Extract provided

────────────────

Amended and Restated Management Services Agreement
On September 30, 2004, Williams entered into an Amended and Restated Management Services Agreement with American Industrial Partners (“AIP Advisor”), Dolphin Advisors, LLC (“Dolphin Advisor”). AIP Advisor is an affiliate of AIP, and Dolphin advisor is an affiliate of Dolphin Offshore Partners, L.P. and Dolphin Direct Equity Partners, LP. (together, “Dolphin”). Prior to the Recapitalization, Dolphin held approximately 13% of the outstanding shares of Series B Preferred and 16.4% of the outstanding shares of Williams’ Series A-1 Preferred Stock, Non-Redeemable Convertible Series (“Series A-1 Preferred”). The restated management services agreement amends and restates the existing Management Services Agreement, dated July 1, 2002, between Williams and AIP Advisor.

────────────────

[People photos with keypoint data]
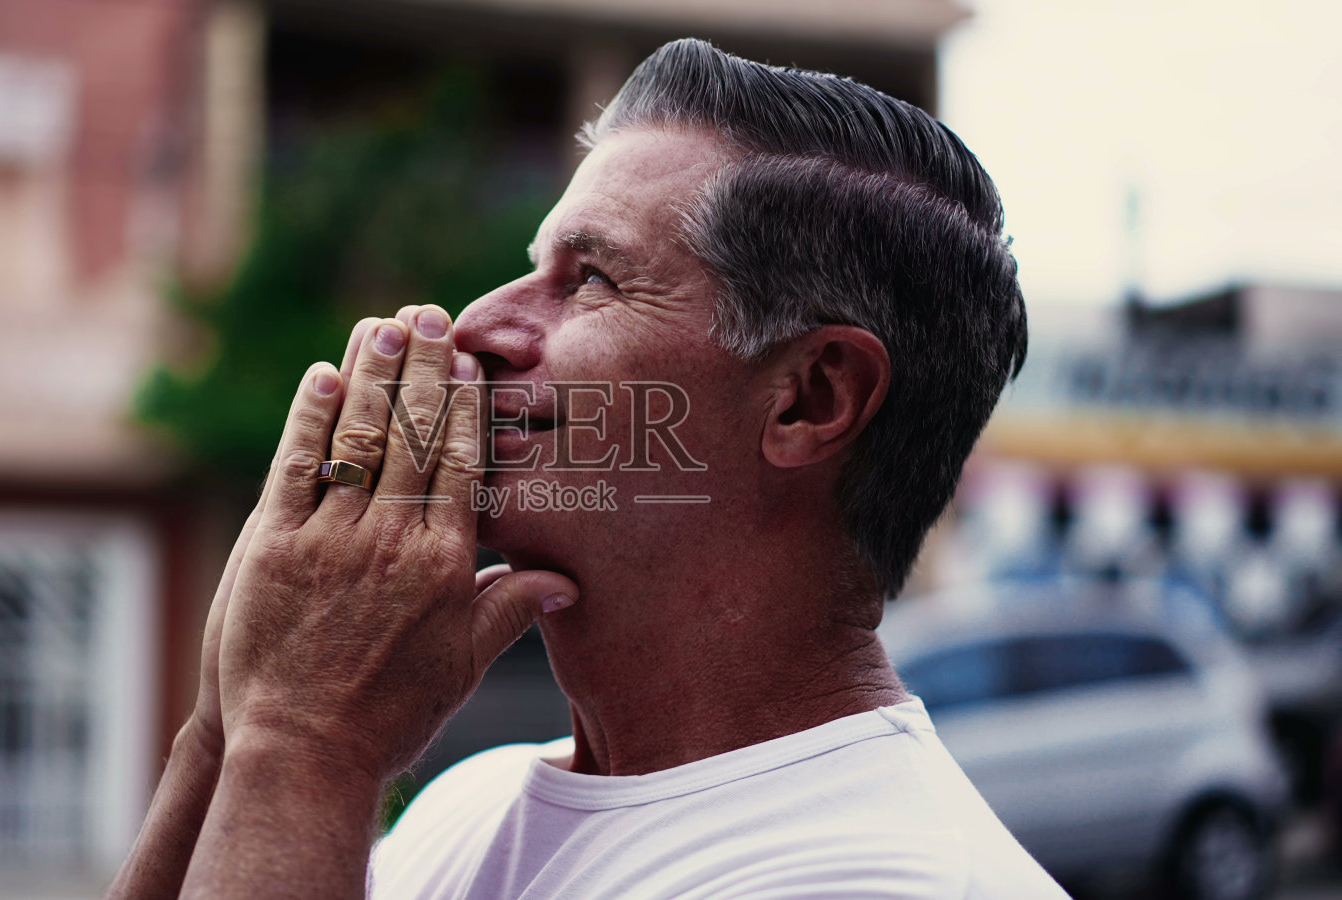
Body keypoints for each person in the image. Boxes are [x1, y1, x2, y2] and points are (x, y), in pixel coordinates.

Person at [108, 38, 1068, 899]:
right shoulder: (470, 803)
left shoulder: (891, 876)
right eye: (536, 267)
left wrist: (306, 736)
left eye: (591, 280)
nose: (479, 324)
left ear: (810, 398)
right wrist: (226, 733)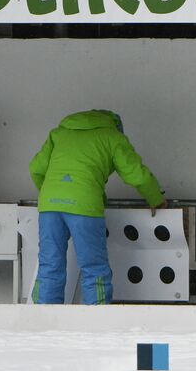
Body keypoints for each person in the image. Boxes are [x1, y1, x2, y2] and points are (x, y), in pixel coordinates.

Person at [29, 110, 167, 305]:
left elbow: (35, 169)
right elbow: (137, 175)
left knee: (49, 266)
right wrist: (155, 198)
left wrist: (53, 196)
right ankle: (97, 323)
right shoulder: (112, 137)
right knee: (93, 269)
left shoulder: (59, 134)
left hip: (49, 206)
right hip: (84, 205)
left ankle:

────────────────

Using the information
• 1. Decide whether each statement agrees with the agreement excerpt, answering yes or no and quoting the words from it that settle the matter.
(a) Williams entered into the amended and restated agreement on September 30, 2004.
(b) Before the Recapitalization, Dolphin held about 16.4% of the outstanding Series B Preferred.
(c) Dolphin Advisor is an affiliate of AIP.
• 2. Answer these questions from the agreement excerpt.
(a) What is the date of the existing Management Services Agreement that is being amended and restated?
(b) What percentage of the Series A-1 Preferred did Dolphin hold before the Recapitalization?
(c) Which two partnerships are together called "Dolphin"?
These entries have no connection to the agreement excerpt.

Exercise results
• 1.
(a) Yes: "On September 30, 2004, Williams entered into an Amended and Restated Management Services Agreement"
(b) No: "Dolphin held approximately 13% of the outstanding shares of Series B Preferred"
(c) No: "Dolphin advisor is an affiliate of Dolphin Offshore Partners, L.P. and Dolphin Direct Equity Partners, LP."

• 2.
(a) July 1, 2002
(b) 16.4%
(c) Dolphin Offshore Partners, L.P. and Dolphin Direct Equity Partners, LP.